PROBLEM REQUIREMENTS >> Could you retype exactly the lines below between the one holding "vfov_deg: 45.4" and the one holding "exposure_s: 1/2212", inclusive, leaving out any pictures?

***** SOURCE RECORDS *****

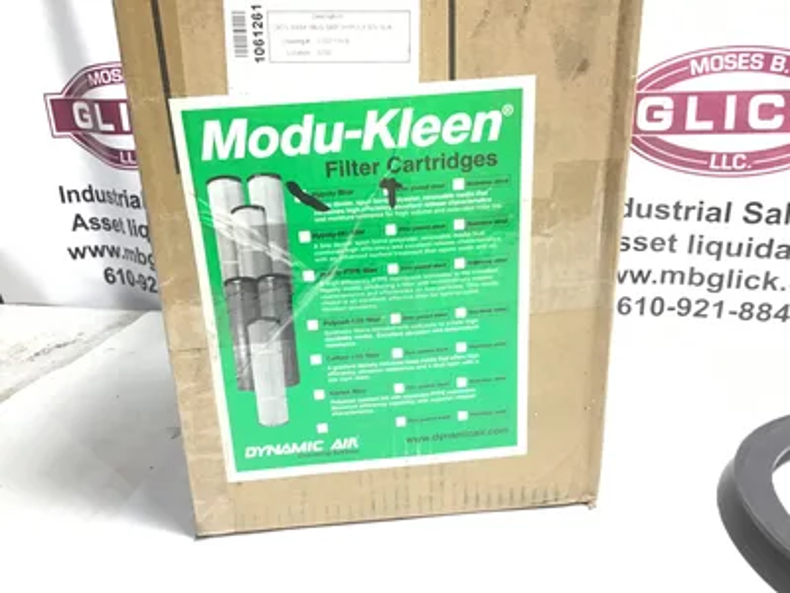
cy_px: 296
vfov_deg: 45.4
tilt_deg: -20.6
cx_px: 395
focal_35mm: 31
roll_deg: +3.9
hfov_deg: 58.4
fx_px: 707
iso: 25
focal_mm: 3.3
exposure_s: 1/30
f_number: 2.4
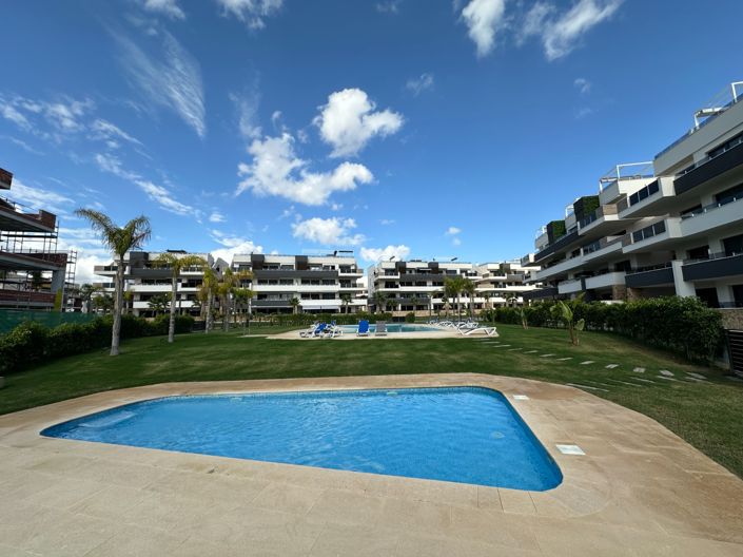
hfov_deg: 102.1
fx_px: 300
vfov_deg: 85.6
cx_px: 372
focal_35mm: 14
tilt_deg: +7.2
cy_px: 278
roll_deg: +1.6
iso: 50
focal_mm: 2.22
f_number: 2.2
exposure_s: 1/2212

*****
***** SOURCE RECORDS *****

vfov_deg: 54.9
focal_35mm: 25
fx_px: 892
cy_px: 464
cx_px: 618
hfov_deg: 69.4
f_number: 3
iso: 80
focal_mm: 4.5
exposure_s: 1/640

*****

ANSWER FOR THIS EXERCISE >>
vfov_deg: 45.4
tilt_deg: -20.6
cx_px: 395
focal_35mm: 31
roll_deg: +3.9
hfov_deg: 58.4
fx_px: 707
iso: 25
focal_mm: 3.3
exposure_s: 1/30
f_number: 2.4
hfov_deg: 102.1
fx_px: 300
vfov_deg: 85.6
cx_px: 372
focal_35mm: 14
tilt_deg: +7.2
cy_px: 278
roll_deg: +1.6
iso: 50
focal_mm: 2.22
f_number: 2.2
exposure_s: 1/2212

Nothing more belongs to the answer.